Dave Ward, CEO of the center, said 23 of the center’s 28 contractors have disabilities of some sort. The workers mostly do administrative work at the Environmental Protection Agency and the Department of Housing and Urban Development through the nonprofit SourceAmerica.

SourceAmerica said in a news release that they have more than 2,000 people with disabilities on contracts throughout the country.

“We’re talking about people with disabilities you can see and disabilities you can’t see,” Ward said.

He said his contractors would have lost health insurance if the shutdown had gone into February, leaving them with the more-expensive COBRA coverage.

Their hourly pay ranges from $10 to $18, Ward said. “I don’t know that these folks have money saved.”

Melvin Rochester, who said he served as a radio officer in the U.S. Army from 1989 to 1992 before receiving a traumatic brain injury, now loves being the executive assistant to the deputy regional director of HUD’s southeast region.

Rochester said he gets an additional $743 a month from the military, but all that goes to bills. He said the bank initially denied them assistance with their mortgage, and with two car notes and a 14-year-old who “eats like he’s a grown man,” the shutdown has meant a different way of life.

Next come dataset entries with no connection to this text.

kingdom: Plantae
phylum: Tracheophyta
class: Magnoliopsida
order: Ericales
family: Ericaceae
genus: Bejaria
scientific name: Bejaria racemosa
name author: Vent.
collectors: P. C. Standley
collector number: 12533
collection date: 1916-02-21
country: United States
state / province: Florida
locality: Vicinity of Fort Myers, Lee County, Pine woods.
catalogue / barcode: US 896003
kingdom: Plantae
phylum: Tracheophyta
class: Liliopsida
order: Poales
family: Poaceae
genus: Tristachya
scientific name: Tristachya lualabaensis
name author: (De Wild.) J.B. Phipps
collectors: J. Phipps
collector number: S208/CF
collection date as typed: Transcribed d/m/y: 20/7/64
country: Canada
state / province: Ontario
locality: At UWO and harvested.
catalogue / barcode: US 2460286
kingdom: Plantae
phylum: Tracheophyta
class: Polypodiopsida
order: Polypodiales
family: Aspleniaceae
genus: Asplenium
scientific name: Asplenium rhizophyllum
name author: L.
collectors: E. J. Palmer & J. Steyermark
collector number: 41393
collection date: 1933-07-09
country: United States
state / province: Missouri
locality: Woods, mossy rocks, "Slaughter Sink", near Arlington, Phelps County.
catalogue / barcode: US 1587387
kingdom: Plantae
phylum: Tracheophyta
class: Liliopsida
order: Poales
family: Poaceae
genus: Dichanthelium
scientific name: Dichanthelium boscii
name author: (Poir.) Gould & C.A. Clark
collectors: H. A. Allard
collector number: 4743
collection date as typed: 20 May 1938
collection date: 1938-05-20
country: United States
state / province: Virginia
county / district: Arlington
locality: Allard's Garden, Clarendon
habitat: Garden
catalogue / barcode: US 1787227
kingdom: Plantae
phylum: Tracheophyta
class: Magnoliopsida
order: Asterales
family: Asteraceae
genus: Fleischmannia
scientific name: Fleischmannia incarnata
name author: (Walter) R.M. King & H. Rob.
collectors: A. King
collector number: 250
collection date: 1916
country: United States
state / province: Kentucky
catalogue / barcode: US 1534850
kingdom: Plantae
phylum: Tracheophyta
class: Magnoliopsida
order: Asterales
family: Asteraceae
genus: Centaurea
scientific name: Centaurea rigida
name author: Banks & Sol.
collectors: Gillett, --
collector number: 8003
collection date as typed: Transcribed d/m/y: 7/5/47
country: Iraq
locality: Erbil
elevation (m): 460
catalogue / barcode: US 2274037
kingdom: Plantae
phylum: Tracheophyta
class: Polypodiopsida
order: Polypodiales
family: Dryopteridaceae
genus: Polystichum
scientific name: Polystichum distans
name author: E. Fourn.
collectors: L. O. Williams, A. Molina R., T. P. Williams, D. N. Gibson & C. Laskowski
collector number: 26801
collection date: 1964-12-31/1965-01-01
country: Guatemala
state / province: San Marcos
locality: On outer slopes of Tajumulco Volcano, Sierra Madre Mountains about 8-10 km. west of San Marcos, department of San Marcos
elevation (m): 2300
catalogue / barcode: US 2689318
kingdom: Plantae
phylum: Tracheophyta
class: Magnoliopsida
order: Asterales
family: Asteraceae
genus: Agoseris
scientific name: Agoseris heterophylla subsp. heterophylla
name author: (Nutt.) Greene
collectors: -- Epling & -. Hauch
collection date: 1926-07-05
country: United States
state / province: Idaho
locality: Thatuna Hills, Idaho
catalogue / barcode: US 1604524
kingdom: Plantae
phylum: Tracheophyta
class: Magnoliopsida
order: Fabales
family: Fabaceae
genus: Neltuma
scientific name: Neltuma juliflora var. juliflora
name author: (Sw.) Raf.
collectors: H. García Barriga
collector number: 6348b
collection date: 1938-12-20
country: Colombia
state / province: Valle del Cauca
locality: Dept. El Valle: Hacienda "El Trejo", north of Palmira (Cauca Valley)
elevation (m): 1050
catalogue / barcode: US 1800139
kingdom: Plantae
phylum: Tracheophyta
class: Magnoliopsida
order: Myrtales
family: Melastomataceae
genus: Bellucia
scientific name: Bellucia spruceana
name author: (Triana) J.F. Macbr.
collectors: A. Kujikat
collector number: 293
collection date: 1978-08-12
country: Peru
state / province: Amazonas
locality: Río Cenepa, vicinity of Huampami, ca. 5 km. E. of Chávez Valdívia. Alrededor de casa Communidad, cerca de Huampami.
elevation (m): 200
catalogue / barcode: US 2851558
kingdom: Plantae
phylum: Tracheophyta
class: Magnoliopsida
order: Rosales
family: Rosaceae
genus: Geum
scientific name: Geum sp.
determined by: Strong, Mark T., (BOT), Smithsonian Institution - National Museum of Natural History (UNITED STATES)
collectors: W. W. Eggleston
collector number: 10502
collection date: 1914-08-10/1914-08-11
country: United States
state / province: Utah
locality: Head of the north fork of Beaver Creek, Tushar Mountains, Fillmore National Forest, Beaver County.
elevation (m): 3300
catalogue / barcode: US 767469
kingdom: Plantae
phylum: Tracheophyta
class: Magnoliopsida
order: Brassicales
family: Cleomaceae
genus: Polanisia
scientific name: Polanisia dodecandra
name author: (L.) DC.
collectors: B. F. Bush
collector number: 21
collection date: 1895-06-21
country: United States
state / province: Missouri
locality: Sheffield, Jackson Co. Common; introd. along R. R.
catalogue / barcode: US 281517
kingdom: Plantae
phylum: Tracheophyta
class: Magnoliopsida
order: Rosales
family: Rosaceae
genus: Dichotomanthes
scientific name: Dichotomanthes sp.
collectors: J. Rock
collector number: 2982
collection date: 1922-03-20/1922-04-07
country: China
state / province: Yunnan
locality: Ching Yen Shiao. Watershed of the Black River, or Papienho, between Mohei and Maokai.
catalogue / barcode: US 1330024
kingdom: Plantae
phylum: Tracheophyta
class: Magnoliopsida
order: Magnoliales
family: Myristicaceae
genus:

“It’s rough to look at your son and tell him you can’t have the latest pair of jeans or tennis shoes,” Rochester said. “It’s rough to tell my wife we can’t go to the movies, have a date night, because we don’t have it.”

His wife Tawana Rochester, who was laid off in October, is disappointed that the president brought them into the fight over the southern border. “We have walls that we have to build too, but he’s not looking at our walls. What about the walls of our home?”